From digital to real economies: Lessons from Singapore’s Digital Economy Agreements

As digitalization tightens its grip on the world economy, countries have sought to enhance and deepen their digital cooperation. Proliferating digital trade and the limited scope of digital commitments in the trade agreements paved the way for Digital Economy Agreements (DEA). DEAs are inter-governmental treaties that “establish digital trade rules and allow for digital economy collaborations between countries”. They are not simply digital counterparts of the regular Free Trade Agreements and go beyond merely removing trade barriers pertaining to trade in digital goods and services.
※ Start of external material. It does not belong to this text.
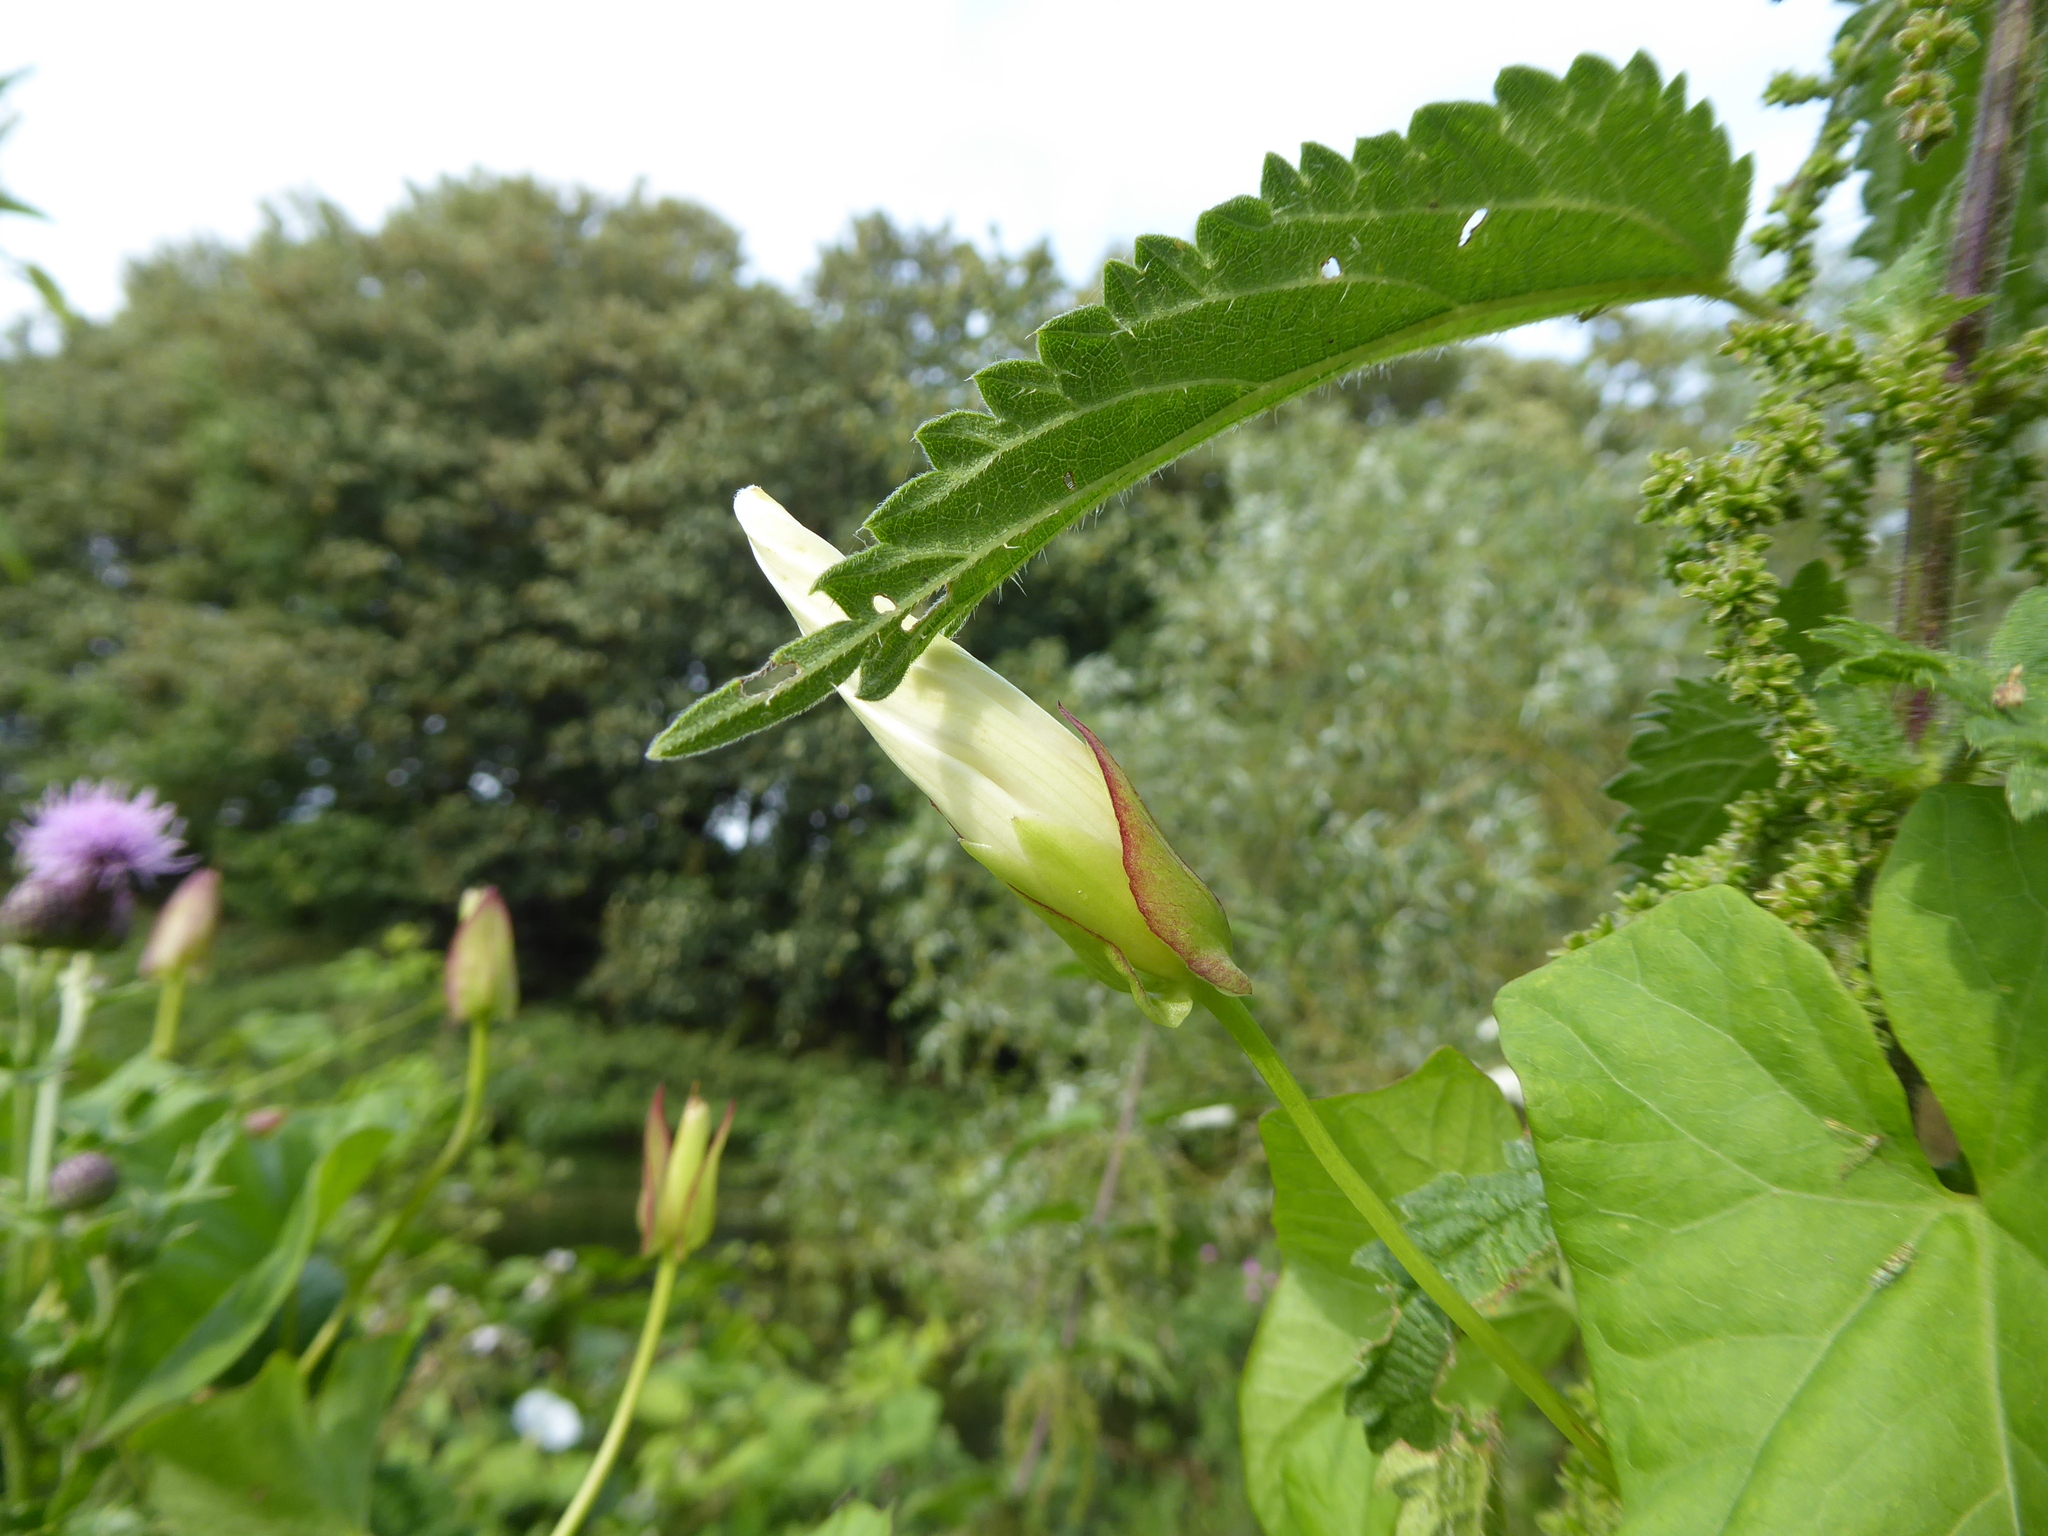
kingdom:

DEAs establish new approaches to addressing digital trade issues and promote interoperability between different digital regimes. Singapore has spearheaded the execution of DEAs and has agreements with Chile, New Zealand, Australia, the UK, and Korea. As Singapore scouts for new DEA partners given the fresh impetus for digitalization, it is essential to measure the impact of these DEAs. Research by ACI is one of the first to study the quantitative effect of cross-border digital collaborations on the ICT, business, finance, and retail sectors and their subsequent impact on the ASEAN region.

The research uses a Computable General Equilibrium (CGE) model. They simulate the effects of a policy change by comparing the pre-policy baseline economy with a counterfactual model economy in which policy changes have been introduced. In other words, the counterfactual model simulation allows only for policy changes, keeping other macroeconomic parameters static. In the study, the DEAs signed by Singapore with Australia, and New Zealand are assessed. Utilizing the same framework, the research also quantifies the impact of a potential ASEAN-wide DEA on the ASEAN countries.

The authors look into three barriers to digital trade – technology barriers, barriers relating to e-payments, and data localization barriers. Analyzing the text, the authors gauge how concretely the DEAs contribute to the economy through either the removal or enhancement of these barriers. The parameters that are used to assess the impacts of these DEAs are industrial output, value-added, employment, and trade. For example, finding new ways to “better link the AI ecosystems” between the partners will be modeled as the removal of technological barriers. Improvements in the conduction of trade abroad can be modeled as reduced transportation costs of trade. On the other hand, restrictions on data movement will be modeled as increased production costs on the ICT sector in the counterfactual model.

The simulation results show that the benefits of DEAs go beyond the core ICT sectors. The output of the ICT, Financial & Insurance, and Business Services sectors is expected to increase by at least 6-7% for the three countries. This growth in ICT will further create positive spillover effects for the industries downstream. Being island nations, the three countries are highly trade-oriented. With the DEAs in place, they stand to significantly increase their ICT exports to the respective signatories. Moreover, a similar level of growth in the digital economy is expected across the three economies with Singapore marginally outdoing the other two. As cross-border data flow continues to underpin digital trade, it has invoked an international discourse around “digital border controls”. Domestic regulatory and legal regimes have developed independently and range from most restrictive (all data must be stored locally) to less restrictive (only one copy may be stored locally). This lack of standardization comes at the cost of losing opportunities for better data innovation and collaboration. The simulation predicts drops ranging between 0.8-1.69% in the ICT output of the three signatories in case of strict limitations on data transfer. This reflects that data localization requirements translate to a surge in operating and compliance costs for companies.

The study further explores the potential benefits of a broad and multilateral DEA within the ASEAN. ICT sectors in developing economies such as Cambodia, Laos, and Vietnam stand to gain most significantly due to increased collaboration. This could also considerably increase skilled labor demand in these countries. Moreover, if a single digital trade system is adopted, the region could experience a huge increase in the volume of trade among its countries (see Figure 1) which could improve trade integration in the region.

In an increasingly connected digital world, it is in everyone’s interest to leverage the interconnectedness of their economies. As the usage of data and technology proliferates, policymakers have continually focused on securing the success of digital trade while simultaneously protecting domestic interests. DEAs can prove helpful by ensuring continued economic growth and integration. A simulation through the CGE model offers an optimistic picture of the future of digital trade. The ICT output is expected to grow which could lead to an increase in its exports and the digital economy overall. For policymakers, the implications of this research go beyond the impetus to creating new DEAs. As the ICT industry grows, related downstream industries such as Business services, Financial & Insurance sectors need policy focus too. Their development will add more value and could have far-reaching implications for associated industries. Moreover, the right balance between data openness and data privacy will foster innovation and growth while maintaining adequate protection of consumer privacy rights.